Sometimes we have to surrender to our fate, without forcing the trend. It is in that instant that miracles happen and things turn out better than we expected. Accetto miracoli for me represents a new beginning, a change I felt the need for, yet without having planned it. After all, everything compared to 2016 has changed. I found myself living in a different place, California, which I did not love but learned to discover. I did not expect to embark, then, on a relationship that would lead to a marriage with Victor Allen, but now my family is there, with all the needs and choices that this can entail. I needed to get out of a certain comfort zone, also find renewed creativity. Meeting a music guru like Timbaland, who has always been my idol and who became the producer of the new album, forced me to put myself out there as a student again. This record is the result of a micro-crisis that turned into a creative crisis.

== Promotion ==
Ferro announced the album on social media on 9 December 2018, and later announced that it would be published in November 2019.
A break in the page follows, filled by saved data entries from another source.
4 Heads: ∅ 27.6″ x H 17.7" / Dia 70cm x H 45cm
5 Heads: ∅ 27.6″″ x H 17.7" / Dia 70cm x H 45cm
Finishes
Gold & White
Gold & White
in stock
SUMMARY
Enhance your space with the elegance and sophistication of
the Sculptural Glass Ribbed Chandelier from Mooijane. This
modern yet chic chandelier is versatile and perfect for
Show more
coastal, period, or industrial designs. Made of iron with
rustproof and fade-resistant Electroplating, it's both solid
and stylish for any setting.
Ferro released the singles "Buona (cattiva) sorte" on 31 May 2019, and "Accetto miracoli" on 20 September 2019. The album itself was released on 22 November 2019. The third single, "In mezzo a questo inverno", was released on 29 November 2019, followed by "Amici per errore" on 14 February 2020, and "Balla per me" with Jovanotti on 5 June 2020.
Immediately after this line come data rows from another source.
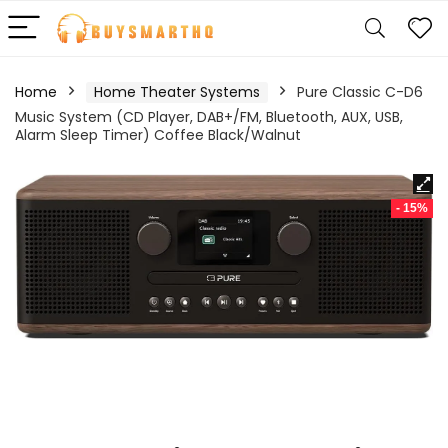
Home
Home Theater Systems
Pure Classic C-D6
Music System (CD Player, DAB+/FM, Bluetooth, AUX, USB,
Alarm Sleep Timer) Coffee Black/Walnut
- 15%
On 6 November 2020, the album was rereleased as the second disc of Ferro's cover album, Accetto miracoli: l'esperienza degli altri.

== Track listing ==

- Bonus tracks in the digital edition

Accetto miracoli
| No. | Title | Writer(s) | Producer(s) | Length |
|---|---|---|---|---|
| 1. | "Vai ad amarti" | Tiziano Ferro; | Timbaland; Angel López; Federico Vindver; | 4:07 |
| 2. | "Amici per errore" | Ferro; Massimiliano Pelan; Francesco Gramegna; | Ferro; Sonzini; | 2:53 |
| 3. | "Balla per me" (featuring Jovanotti) | Ferro | Timbaland; López; Vindver; | 3:25 |
| 4. | "In mezzo a questo inverno" | Ferro; Fabio De Martino; Francesco Gramegna; | Ferro | 3:45 |
| 5. | "Come farebbe un uomo" | Ferro; Emanuele Dabbono; | Timbaland; López; Vindver; | 3:30 |
| 6. | "Seconda pelle" | Ferro; Giordana Angi; | Timbaland; López; Vindver; | 3:35 |
| 7. | "Il destino di chi visse per amare" | Ferro; Sergio Ciccarelli; | Timbaland; López; Vindver; | 4:10 |
| 8. | "Le 3 parole sono 2" | Ferro | Timbaland; López; Vindver; | 3:50 |
| 9. | "Casa a Natale" (featuring Caparezza) | Ferro; Angi; | Davide Tagliapietra | 4:06 |
| 10. | "Un uomo pop" | Ferro | Ferro | 3:13 |
| 11. | "Buona (cattiva) sorte" | Ferro; Angi; Dabbono; | Timbaland; López; Vindver; | 3:14 |
| 12. | "Accetto miracoli" | Ferro; Angi; Antonio Iammarino; | Timbaland; López; Vindver; | 3:21 |
| Total length: |  |  |  | 43:19 |

| No. | Title | Lyrics | Music | Length |
|---|---|---|---|---|
| 13. | "In mezzo a questo inverno" (Reyes Cut) | Tiziano Ferro, Fabio De Martino, Francesco Gramegna | Tiziano Ferro, Massimiliano Pelan, Fabio De Martino | 3:24 |
| 14. | "Accetto miracoli" (Reyes Cut) | Tiziano Ferro | Giordana Angi, Antonio Iammarino | 3:05 |

== Charts ==
===Weekly charts===

Chart performance for Accetto miracoli
| Chart (2019) | Peak position |
|---|---|
| Belgian Albums (Ultratop Wallonia) | 62 |
| Italian Albums (FIMI) | 1 |
| Spanish Albums (PROMUSICAE) Spanish version | 11 |
| Swiss Albums (Schweizer Hitparade) | 7 |

===Year-end charts===
Accetto miracoli

| Chart (2019) | Position |
|---|---|
| Italian Albums (FIMI) | 9 |

== Certifications ==

| Region | Certification | Certified units/sales |
| Italy (FIMI) | 3× Platinum | 150,000^{‡} |
^{‡} Sales+streaming figures based on certification alone.